Each entry that follows is to be copied exactly, minus any pictures.

───── Given records

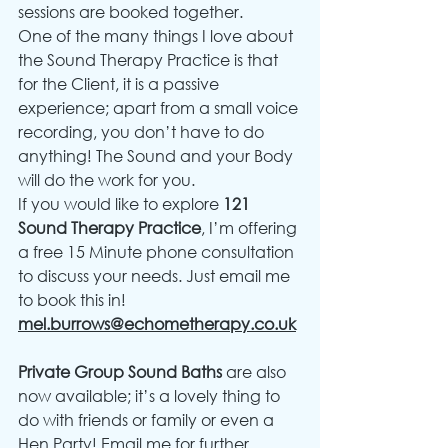
sessions are booked together.
One of the many things I love about 
the Sound Therapy Practice is that 
for the Client, it is a passive 
experience; apart from a small voice 
recording, you don’t have to do 
anything! The Sound and your Body 
will do the work for you.
If you would like to explore 
121 
Sound Therapy Practice
, I’m offering 
a free 15 Minute phone consultation 
to discuss your needs. Just email me 
to book this in! 
mel.burrows@echometherapy.co.uk
Private Group Sound Baths
 are also 
now available; it’s a lovely thing to 
do with friends or family or even a 
Hen Party! Email me for further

──────────

→ Answer space:
sessions are booked together.
One of the many things I love about 
the Sound Therapy Practice is that 
for the Client, it is a passive 
experience; apart from a small voice 
recording, you don’t have to do 
anything! The Sound and your Body 
will do the work for you.
If you would like to explore 
121 
Sound Therapy Practice
, I’m offering 
a free 15 Minute phone consultation 
to discuss your needs. Just email me 
to book this in! 
mel.burrows@echometherapy.co.uk
Private Group Sound Baths
 are also 
now available; it’s a lovely thing to 
do with friends or family or even a 
Hen Party! Email me for further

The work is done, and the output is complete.